Random walk question

Discussion in 'Trading' started by jerryz, Feb 13, 2006.

  1. jerryz

    jerryz

    well i have and i'm trying further.

    so feel free to ignore this thread if you don't want to help or have anything of substance to say.
     
    #11     Apr 30, 2006
  2. Randon Walk makes perfect sense if you believe there is no ongoing consistency to price oscillations.

    Randon Walk makes no sense if you believe there is ongoing consistency to price oscillations.

    Randon Walk is confusing if you don't have enough information to form any solid beliefs.

    Everyone "pretty much" falls into one of these three categories and you can guarantee an argument will start when people from the first two camps try to make a case for their beliefs.

    IMHO - Randon Walk was grounded in solid theory when technology didn't offer a vehicle toward the destination of alternative theories or potential proofs. Times are changing and so are the advancements of our personal abilities to solve the unsolvable problems of the past. Sometimes just being open to the possibilties of those advancements will lead to conclusions never before thought possible.
     
    #12     Apr 30, 2006

  3. Actually...
    Reducing "random walk" as generally understood...
    To "consistency of price oscillations" is a misleading oversimplification.

    The conclusions of "random walk" address the pricing efficiency of financial markets in the context of news dissemination.

    Many successful quants believe that "pricing efficiency" holds for liquid securities...
    Especially electronic markets not manipulated by a Specialist.
    You can quibble about fine points... but the net effect is that you are confronted with a random system.

    These same quants ** know ** that low volume exotic securities are often NOT priced efficiently.
    These stocks can get profitably mispriced...
    Even though they continue to exhibit random close-to-Normally-Distributed "price oscillations" 90% of the time.

    I'm detaching...

    (A) profitable "pricing inefficiencies" from
    (B) non-random "price oscillations"

    Just because one can profit from (A)... It does not follow that one can profit from (B).

    Also...
    Your last statement is colored by your belief in low level non-random "oscillations"...
    Because no amount of advancement or new technology will help predict random events.

    Maybe if I was "just open" to advances in Astrology... it would transform my life.

    rm+

    :cool: :cool: :cool:
     
    #13     Apr 30, 2006
  4. You have just made my point.

    Oh, on a note of clarification.
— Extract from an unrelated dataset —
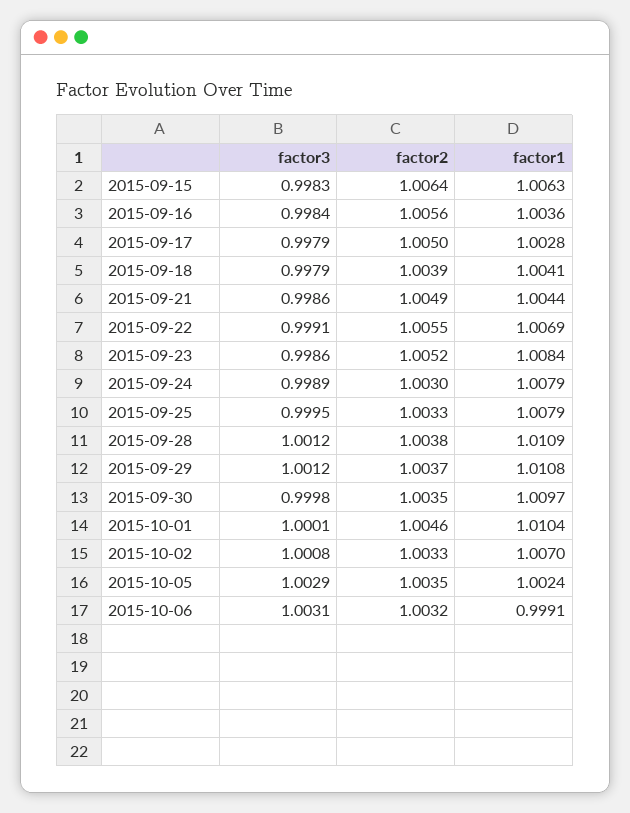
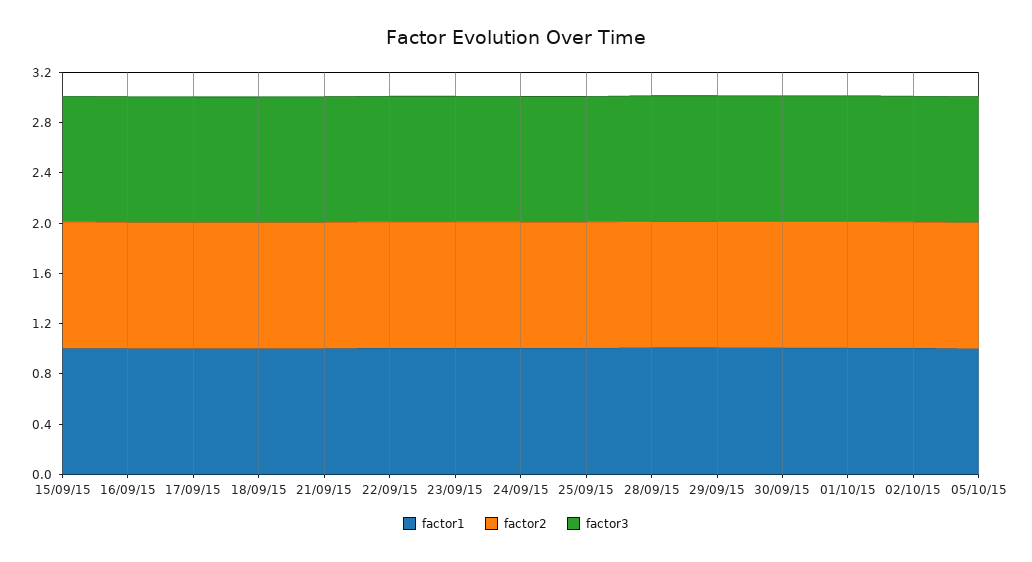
factor3, 2015-10-06: 1.0031 -> none
factor2, 2015-10-06: 1.0032 -> none
factor1, 2015-10-06: 0.9991 -> none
I don't have any beliefs that include anyone being able to "Predict" random events with any consistency, don't believe in Astrology and don't see where either of those things were mentioned in my original post but I appreciate you stretching my original post to include those absurd notions.

    May I ask what "low level non-random oscillations" are or at least what you "mean" by that definition?
     
    #14     Apr 30, 2006
  5. jerryz

    jerryz

    Ha! I get it now.

     
    #15     May 21, 2006
  6. gbos

    gbos

    Jerryz the math are easy to explain what the statement means.

    Xi are the ith step displacement. Assume step size equals S, so Xi can be either +S or –S.

    Total displacement after n steps is

    Xtot = X1 + X2 + X3 + …. + Xn

    Mean [Xtot] = Mean[X1 + X2 + X3 + …. + Xn] =
    Mean[X1] + Mean[X2] + …. +Mean[Xn]

    but Mean[Xi] = 0.5 * S + 0.5*(-S) = 0 for the fair tossing coin.

    Mean [Xtot] = 0 + 0 + …. + 0 = 0

    Variance [Xtot] = Variance [X1 + X2 + X3 + …. + Xn]

    and because X1,X2,…,Xn independent variables you can write

    Variance [X1 + X2 + X3 + …. + Xn] = Variance[X1] + Variance[X2] + ... +Variance[Xn]

    Variance[Xi] = 0.5 * S^2 + 0.5 * (-S)^2 – (Mean[Xi])^2 = S^2

    So Variance[Xtot] = S^2 + S^2 + … + S^2 = n * S^2

    Standard Dev [Xtot] = sqr(n * S^2) = sqr(n) * S

    and that explains the "depending on the square root of the number of tosses" part of the statement.